Mein Bild wird also immer ein unvollständiges bleiben. Das heißt nicht, dass ich nicht aus meinen Informationen sinnvolle Schlüsse ziehen kann. Aber denen, die als Teil des Teams ein vollständiges Bild zur Verfügung haben, abzusprechen, dass sie nicht genauso zutreffende urteilen könnten, hielte ich für Anmaßung. Im Fußball hängt viel vom Zufall ab und natürlich vom Gegner - ob nun auf dem Rasen oder abseits davon in der wirtschaftlichen Konkurrenzsituation um begehrte Spieler oder Einnahmen.

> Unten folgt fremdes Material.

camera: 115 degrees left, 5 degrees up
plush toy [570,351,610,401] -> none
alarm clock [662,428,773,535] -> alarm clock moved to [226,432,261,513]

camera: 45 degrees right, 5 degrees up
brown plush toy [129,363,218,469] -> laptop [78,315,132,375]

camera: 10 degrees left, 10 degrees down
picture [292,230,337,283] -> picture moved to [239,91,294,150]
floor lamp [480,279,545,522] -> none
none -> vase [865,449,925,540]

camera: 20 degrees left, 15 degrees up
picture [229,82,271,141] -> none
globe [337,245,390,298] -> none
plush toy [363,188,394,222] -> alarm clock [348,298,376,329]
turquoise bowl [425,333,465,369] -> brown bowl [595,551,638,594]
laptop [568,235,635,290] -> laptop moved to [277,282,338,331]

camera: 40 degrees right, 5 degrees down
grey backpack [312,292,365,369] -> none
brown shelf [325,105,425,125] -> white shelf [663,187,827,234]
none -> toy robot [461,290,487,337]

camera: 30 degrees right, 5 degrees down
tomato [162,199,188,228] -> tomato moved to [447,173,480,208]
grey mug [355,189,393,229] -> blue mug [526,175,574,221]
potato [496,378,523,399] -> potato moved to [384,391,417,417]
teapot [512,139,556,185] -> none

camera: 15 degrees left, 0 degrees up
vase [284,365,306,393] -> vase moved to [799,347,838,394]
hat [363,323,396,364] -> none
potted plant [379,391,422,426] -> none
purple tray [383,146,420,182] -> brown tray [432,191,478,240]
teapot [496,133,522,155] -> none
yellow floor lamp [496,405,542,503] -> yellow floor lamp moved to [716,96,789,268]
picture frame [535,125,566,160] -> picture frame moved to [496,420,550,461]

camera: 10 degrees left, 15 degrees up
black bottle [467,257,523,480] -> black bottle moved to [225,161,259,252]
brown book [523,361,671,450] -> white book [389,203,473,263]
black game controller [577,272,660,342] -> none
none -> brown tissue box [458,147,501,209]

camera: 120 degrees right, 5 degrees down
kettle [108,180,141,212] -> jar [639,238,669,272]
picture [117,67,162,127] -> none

Was will ich damit sagen? Jeder kann natürlich einfache Wahrheiten haben: "Hecking raus", "Eberl raus", "Hazard verkaufen" oder was sonst so in der Enttäuschung und Wut über eine Niederlage schnell rausgehauen wird. Die Wirklichkeit ist aber auch da vielschichtiger, denn das Austauschen von Personen garantiert noch gar nichts. Aber wenn sich eine solche Anti-Stimmung festsetzt, vergiftet sie stetig den Zusammenhalt in der Borussia-Familie. Die wütenden Ausbrüche von Max Eberl gegenüber Teilen der Fans sind ein Symptom für den bröckelnden Rückhalt innerhalb der Vereins-Familie, und weil seine Aussagen natürlich auch über das Ziel hinausschossen, verschärfen sie einen aufkeimenden Konflikt, der uns daran hindert, das zu schaffen, was wir alle wollen: Erfolg. Womit ich wieder am Anfang meiner Gedanken wäre.

So, das war jetzt sehr grundsätzlich. Aber keine Angst, es folgt in nächster Zeit noch die Bilanz, die sich vor allem mit dem beschäftigt, was sich auf dem Platz abgespielt hat. Der Blick auf die Ränge war mir dennoch wichtig. Denn ich bin gern Teil einer funktionierenden Fan-Familie und möchte, dass das so bleibt.